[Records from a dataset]
· · · ·

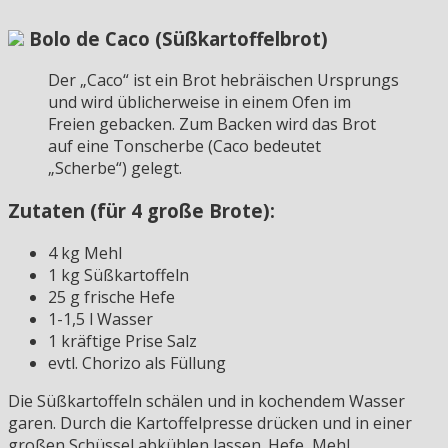
Bolo de Caco (Süßkartoffelbrot)
Der „Caco“ ist ein Brot hebräischen Ursprungs
und wird üblicherweise in einem Ofen im
Freien gebacken. Zum Backen wird das Brot
auf eine Tonscherbe (Caco bedeutet
„Scherbe“) gelegt.
Zutaten (für 4 große Brote):
4 kg Mehl
1 kg Süßkartoffeln
25 g frische Hefe
1-1,5 l Wasser
1 kräftige Prise Salz
evtl. Chorizo als Füllung
Die Süßkartoffeln schälen und in kochendem Wasser
garen. Durch die Kartoffelpresse drücken und in einer
großen Schüssel abkühlen lassen. Hefe, Mehl,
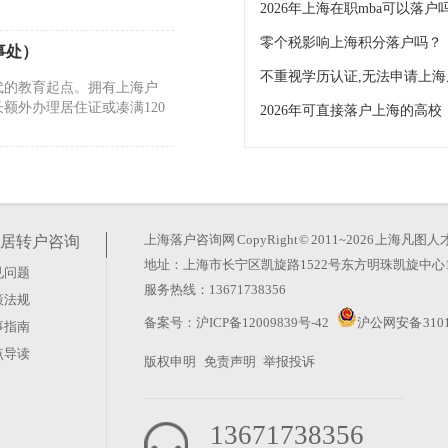
2026年上海在职mba可以落
零个税影响上海积分落户吗？
事处）
代的教育起点。拥有上海户
额外办理居住证或凑满120
2026年可直接落户上海的高校
件
与社保个税匹配的核心要求。
与特殊情形。本文将围绕政策
上海落户咨询网
CopyRight © 2011~2026 上
居转户咨询
地址：上海市长宁区凯旋路1522号东方明珠凯旋中心1
见问题
学归来学历认证）
服务热线：13671738356
策法规
过留学生通道申请上海户口，
备案号：
沪ICP备12009839号-42
沪公网安备 3101
事指南
简称“留服认证”）几乎是必
点导读
版权申明
免责声明
举报投诉
13671738356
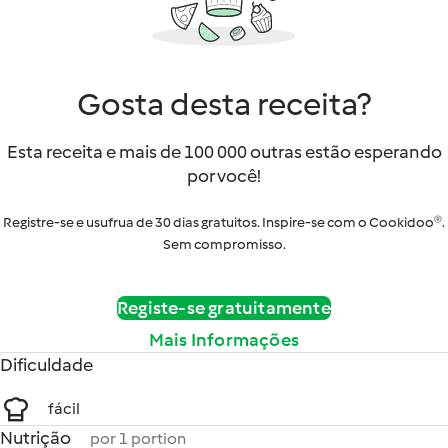
Gosta desta receita?
Esta receita e mais de 100 000 outras estão esperando
por você!
Registre-se e usufrua de 30 dias gratuitos. Inspire-se com o Cookidoo®.
Sem compromisso.
Registe-se gratuitamente
Mais Informações
Dificuldade
fácil
Nutrição
por 1 portion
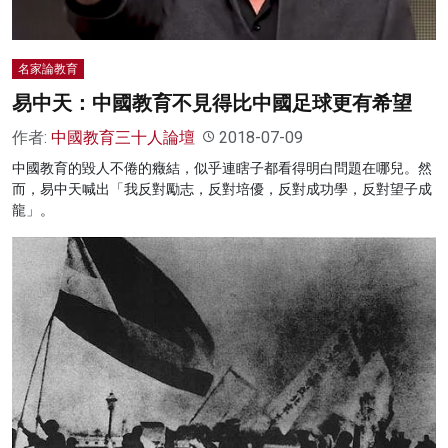
名家論教育
易中天：中國教育不見得比中國足球更有希望
作者:
中國教育三十人論壇
2018-07-09
中國教育的毀人不倦的癥結，似乎連瞎子都看得明白問題在哪兒。然
而，易中天喊出「我反對勵志，反對培優，反對成功學，反對望子成
龍」。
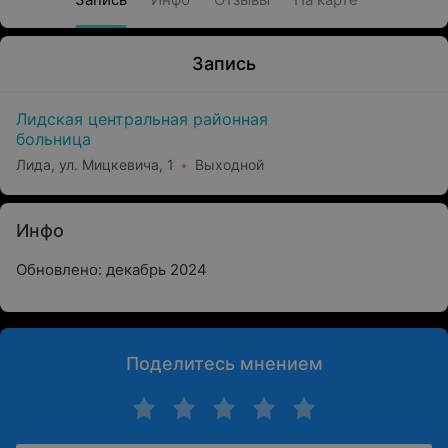
Запись
Лидская центральная районная
больница
Лида, ул. Мицкевича, 1
Выходной
Инфо
Обновлено: декабрь 2024
Поделитесь мнением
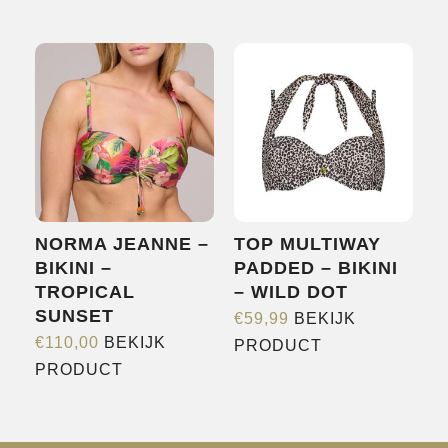
product
product
heeft
heeft
meerdere
meerdere
variaties.
variaties.
Deze
Deze
optie
optie
kan
kan
gekozen
gekozen
worden
worden
NORMA JEANNE –
TOP MULTIWAY
op
op
BIKINI –
PADDED – BIKINI
de
de
TROPICAL
– WILD DOT
productpagina
productpagina
SUNSET
€
59,99
BEKIJK
Dit
€
110,00
BEKIJK
PRODUCT
Dit
product
PRODUCT
product
heeft
heeft
meerdere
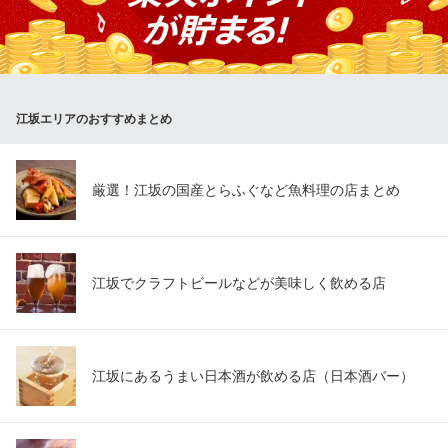
大阪メトロ御堂筋線江坂駅 徒歩5分
杯で二度おいしい！メインは、唐揚げ、お刺身、大ほっけ、ぶり
大阪府吹田市広芝町5-37
のカマ焼き、焼きサバ、もちろん日替わりもございます！日替わ
り定食は650円（税込）～。この嬉しい内容でお弁当も始めまし
た。
江坂エリアのおすすめまとめ
おすすめランチメニュー
からあげ定食
5個 650円(税込)
厳選！江坂の国産とらふぐなど魚料理の店まとめ
ぶりのカマ焼定食
650円(税込)
お刺身定食
750円(税込)
江坂でクラフトビールなどが美味しく飲める店
ランチメニューをもっと見る
炉端焼 榎坂の蔵
江坂にあるうまい日本酒が飲める店（日本酒バー）
新鮮魚介の炉端焼
大阪メトロ御堂筋線江坂駅 徒歩5分
大阪府吹田市垂水町3-9-10 チサンマンション第1江坂1F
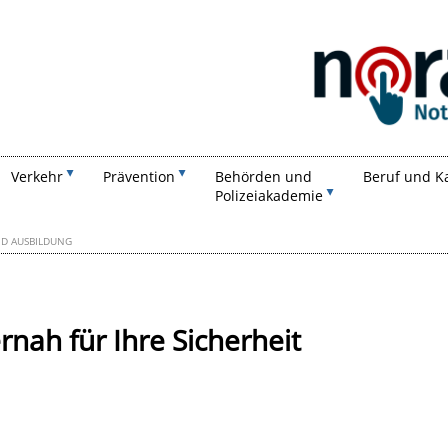
Suchen
Verkehr
Prävention
Behörden und
Beruf und Ka
Polizeiakademie
D AUSBILDUNG
nah für Ihre Sicherheit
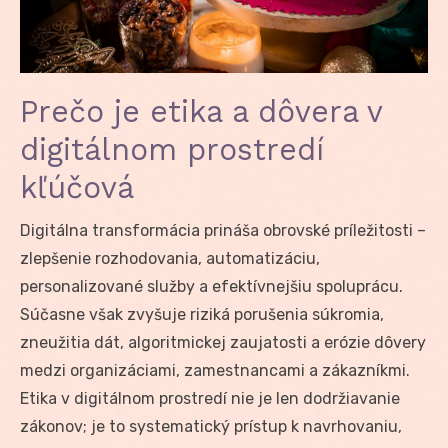
Prečo je etika a dôvera v
digitálnom prostredí
kľúčová
Digitálna transformácia prináša obrovské príležitosti –
zlepšenie rozhodovania, automatizáciu,
personalizované služby a efektívnejšiu spoluprácu.
Súčasne však zvyšuje riziká porušenia súkromia,
zneužitia dát, algoritmickej zaujatosti a erózie dôvery
medzi organizáciami, zamestnancami a zákazníkmi.
Etika v digitálnom prostredí nie je len dodržiavanie
zákonov; je to systematický prístup k navrhovaniu,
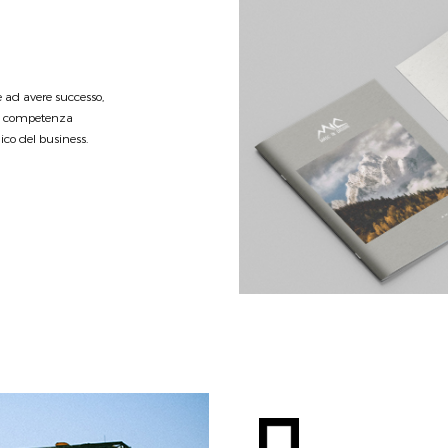
e ad avere successo,
 la competenza
gico del business.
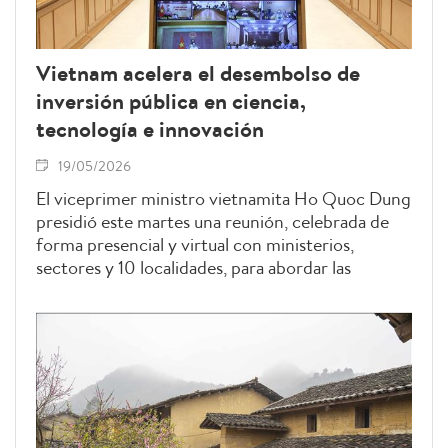
Vietnam acelera el desembolso de
inversión pública en ciencia,
tecnología e innovación
19/05/2026
El viceprimer ministro vietnamita Ho Quoc Dung
presidió este martes una reunión, celebrada de
forma presencial y virtual con ministerios,
sectores y 10 localidades, para abordar las
dificultades financieras y acelerar el desembolso
de la inversión pública en 2026 en los ámbitos de
ciencia, tecnología, innovación y transformación
digital.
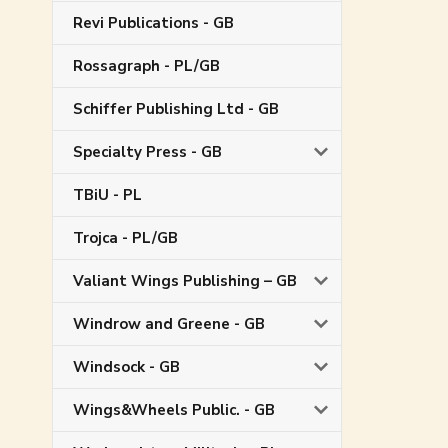
Revi Publications - GB
Rossagraph - PL/GB
Schiffer Publishing Ltd - GB
Specialty Press - GB
TBiU - PL
Trojca - PL/GB
Valiant Wings Publishing – GB
Windrow and Greene - GB
Windsock - GB
Wings&Wheels Public. - GB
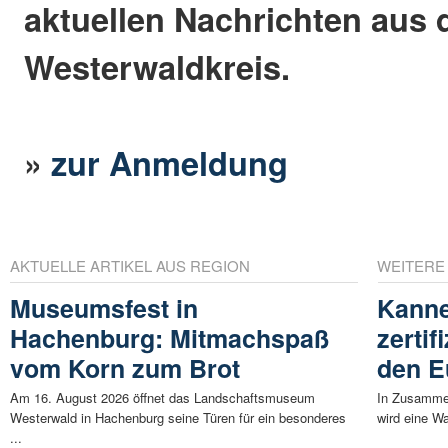
aktuellen Nachrichten aus
Westerwaldkreis.
»
zur Anmeldung
AKTUELLE ARTIKEL AUS REGION
WEITERE
Museumsfest in
Kanne
Hachenburg: Mitmachspaß
zerti
vom Korn zum Brot
den E
Am 16. August 2026 öffnet das Landschaftsmuseum
In Zusammen
Westerwald in Hachenburg seine Türen für ein besonderes
wird eine W
...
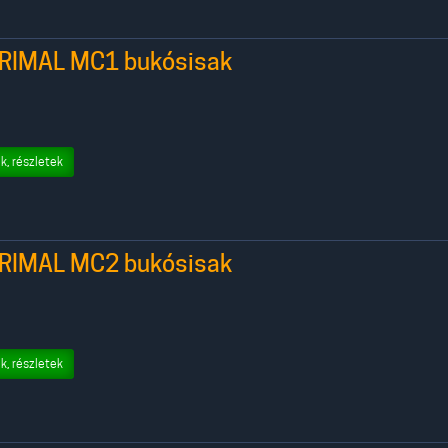
RIMAL MC1 bukósisak
k, részletek
RIMAL MC2 bukósisak
k, részletek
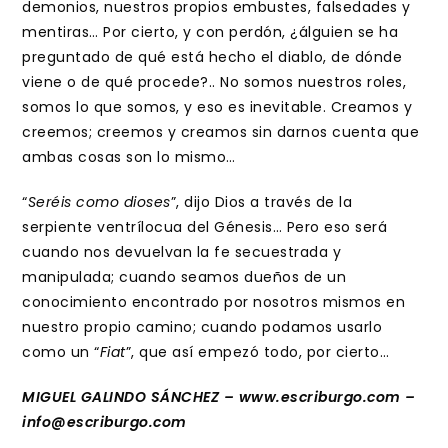
demonios, nuestros propios embustes, falsedades y
mentiras… Por cierto, y con perdón, ¿álguien se ha
preguntado de qué está hecho el diablo, de dónde
viene o de qué procede?.. No somos nuestros roles,
somos lo que somos, y eso es inevitable. Creamos y
creemos; creemos y creamos sin darnos cuenta que
ambas cosas son lo mismo…
“
Seréis como dioses
”, dijo Dios a través de la
serpiente ventrílocua del Génesis… Pero eso será
cuando nos devuelvan la fe secuestrada y
manipulada; cuando seamos dueños de un
conocimiento encontrado por nosotros mismos en
nuestro propio camino; cuando podamos usarlo
como un “
Fiat
”, que así empezó todo, por cierto…
MIGUEL GALINDO SÁNCHEZ – www.escriburgo.com –
info@escriburgo.com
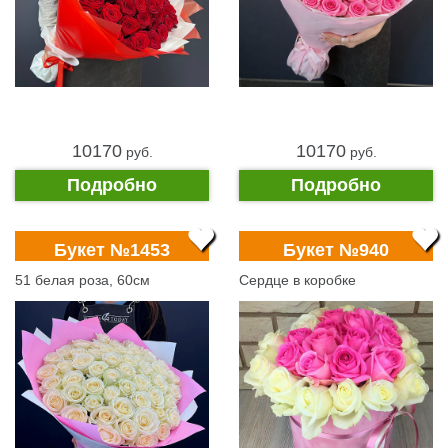
10170
10170
pуб.
pуб.
Подробно
Подробно
Букет №1453
Букет №940
51 белая роза, 60см
Сердце в коробке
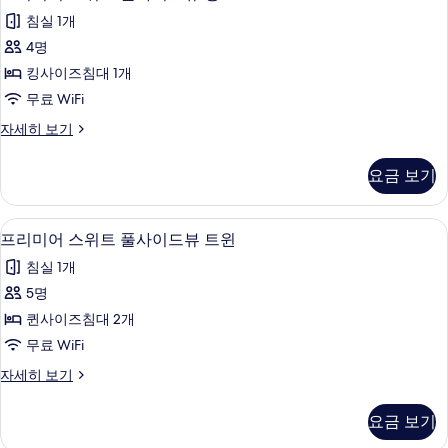
리
사
사
침실 1개
이
미
드
진
4명
어
뷰
모
킹사이즈침대 1개
킹
스
자
두
무료 WiFi
위
세
보
프
자세히 보기
히
트
리
기
보
풀
미
기
요금 보기
어
사
스
이
위
고급 침구, 객실 내 금고, 암막 커튼, 무
프
5
트
프리미어 스위트 풀사이드뷰 트윈
드
리
풀
뷰
침실 1개
사
미
이
킹
5명
어
드
사
퀸사이즈침대 2개
뷰
스
킹
진
무료 WiFi
위
자
모
프
자세히 보기
세
트
리
두
히
풀
미
보
요금 보기
보
어
기
사
스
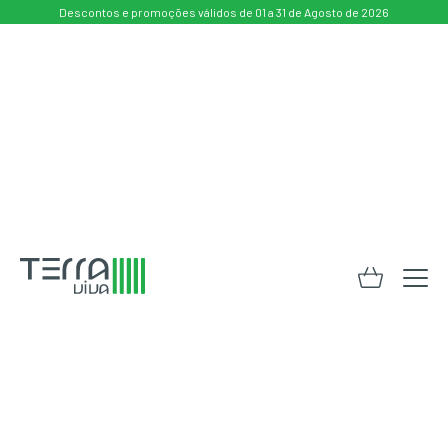
Descontos e promoções válidos de 01 a 31 de Agosto de 2026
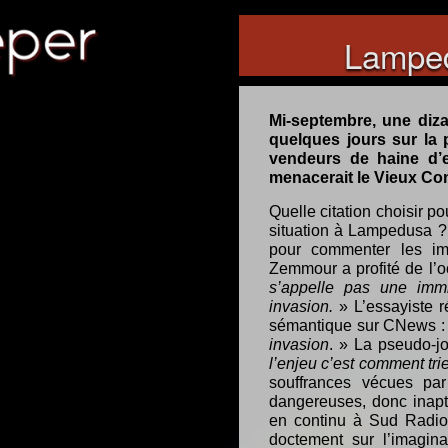
Lamped
Mi-septembre, une diza
quelques jours sur la 
vendeurs de haine d’e
menacerait le Vieux Con
Quelle citation choisir po
situation à Lampedusa ? 
pour commenter les im
Zemmour a profité de l’o
s’appelle pas une imm
invasion.
» L’essayiste r
sémantique sur CNews :
invasion
. » La pseudo-j
l’enjeu c’est comment tri
souffrances vécues pa
dangereuses, donc inapte
en continu à Sud Radio,
doctement sur l’imagin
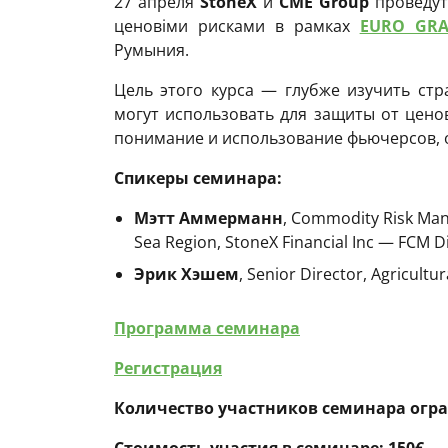
27 апреля
StoneX
и
CME Group
проведут
ценовіми рисками в рамках
EURO GRA
Румыния.
Цель этого курса — глубже изучить стр
могут использовать для защиты от цено
понимание и использование фьючерсов, 
Спикеры
семинара
:
Мэтт
Аммерманн
, Commodity Risk Mana
Sea Region, StoneX Financial Inc — FCM D
Эрик
Хэшем
, Senior Director, Agricul
Программа семинара
Регистрация
Количество участников семинара огр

· · · ·

Instructions for the task: Pull out every line in the material above that contains the string "bukósisak". The match is case-sensitive.

Result below:
RIMAL MC1 bukósisak
RIMAL MC2 bukósisak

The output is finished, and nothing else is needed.